La Tunisie, où jaillit la première étincelle de la “Révolution pour la liberté et la dignité”, un 17 décembre 2010, accueille, bientôt, le 30e Sommet de la Ligue des Etats arabes (31 mars 2019). Dans cet intervalle de temps, l’organisation panarabe a été confrontée au défi de ce que certains appellent “le Printemps arabe”.
Cet épisode est resté un enfer pour des millions de réfugiés syriens, libyens et yéménites.
La Tunisie, elle, a réussi à mettre sur les rails un processus démocratique soumis, cependant, à rude épreuve par de grosses difficultés socioéconomiques.
Réactivité
Jusque-là critiquée pour sa “léthargie”, la Ligue des Etats arabes a surpris le monde par la célérité de sa réaction, lors des soulèvements populaires en Libye et en Syrie. Des concepts “démocratie”, “gouvernance”, “droits de l’homme”, “participation de la femme”, “promotion de la jeunesse” firent, alors, leur apparition dans les documents de la Ligue.
Dès le 12 mars 2011, au Caire, l’organisation panarabe appelle le Conseil de sécurité de l’ONU à adopter une résolution pour l’installation d’une zone d’exclusion aérienne en Libye, en soutien au “peuple libyen dans sa lutte pour la liberté et contre un régime de plus en plus dédaigneux”, selon les termes de son secrétaire général d’alors, Amr Moussa. C’était la première fois que la Ligue arabe intervenait contre l’un de ses Etats membres. La résolution du Conseil de sécurité de l’ONU fut adoptée le 17 mars 2011.
Le 12 novembre de la même année, la Ligue décide de suspendre provisoirement l’adhésion de la Syrie, lors d’une réunion d’urgence, au Caire, et appelle ses Etats membres à retirer leurs ambassades de Damas, après la recrudescence des violences. Les factions de l’opposition syrienne sont, alors, invitées à se réunir, au siège de la Ligue arabe, pour s’accorder sur un projet commun, en vue d’une période de transition.

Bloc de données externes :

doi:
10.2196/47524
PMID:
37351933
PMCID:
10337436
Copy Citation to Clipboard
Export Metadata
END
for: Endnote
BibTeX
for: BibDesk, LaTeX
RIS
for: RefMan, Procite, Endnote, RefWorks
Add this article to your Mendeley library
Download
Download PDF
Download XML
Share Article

Avec l’aggravation de la situation en Syrie, la Ligue dépêcha sur place, le 26 décembre 2011, 165 observateurs et proposa un plan de sortie de crise. Mais, quelques semaines plus tard, elle retira ses observateurs, face à l’échec de son intermédiation (28 janvier 2012).
Inertie
Pourtant, l’inertie de la Ligue reste de mise, lorsqu’il s’agit de questions aussi cruciales que Daech, les réfugiés, la montée de l’extrémisme et les problèmes socioéconomiques, mises à part les déclarations de bonne intention.

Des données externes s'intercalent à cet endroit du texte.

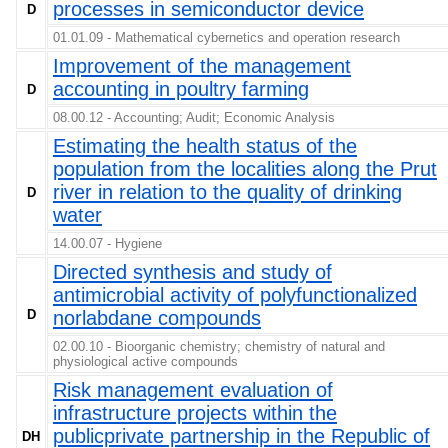
processes in semiconductor device
D
01.01.09 - Mathematical cybernetics and operation research
Improvement of the management
accounting in poultry farming
D
08.00.12 - Accounting; Audit; Economic Analysis
Estimating the health status of the
population from the localities along the Prut
river in relation to the quality of drinking
D
water
14.00.07 - Hygiene
Directed synthesis and study of
antimicrobial activity of polyfunctionalized
D
norlabdane compounds
02.00.10 - Bioorganic chemistry; chemistry of natural and
physiological active compounds
Risk management evaluation of
infrastructure projects within the
publicprivate partnership in the Republic of
DH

Face au péril de l’organisation Etat islamique “Daech” en Syrie, en Libye et en Irak, le projet de force armée commune est renvoyé aux calendes grecques, depuis le Sommet de Nouakchott, tenu le 25 juillet 2016. Seuls six chefs d’Etat arabes, sur un total de 22, y firent le déplacement, auxquels s’ajoute le président du pays hôte.
L’unique fois où une coalition militaire arabe est formée, ce fut en mars 2015, pour contrer les rebelles Houthis et défendre le pouvoir légitime au Yémen.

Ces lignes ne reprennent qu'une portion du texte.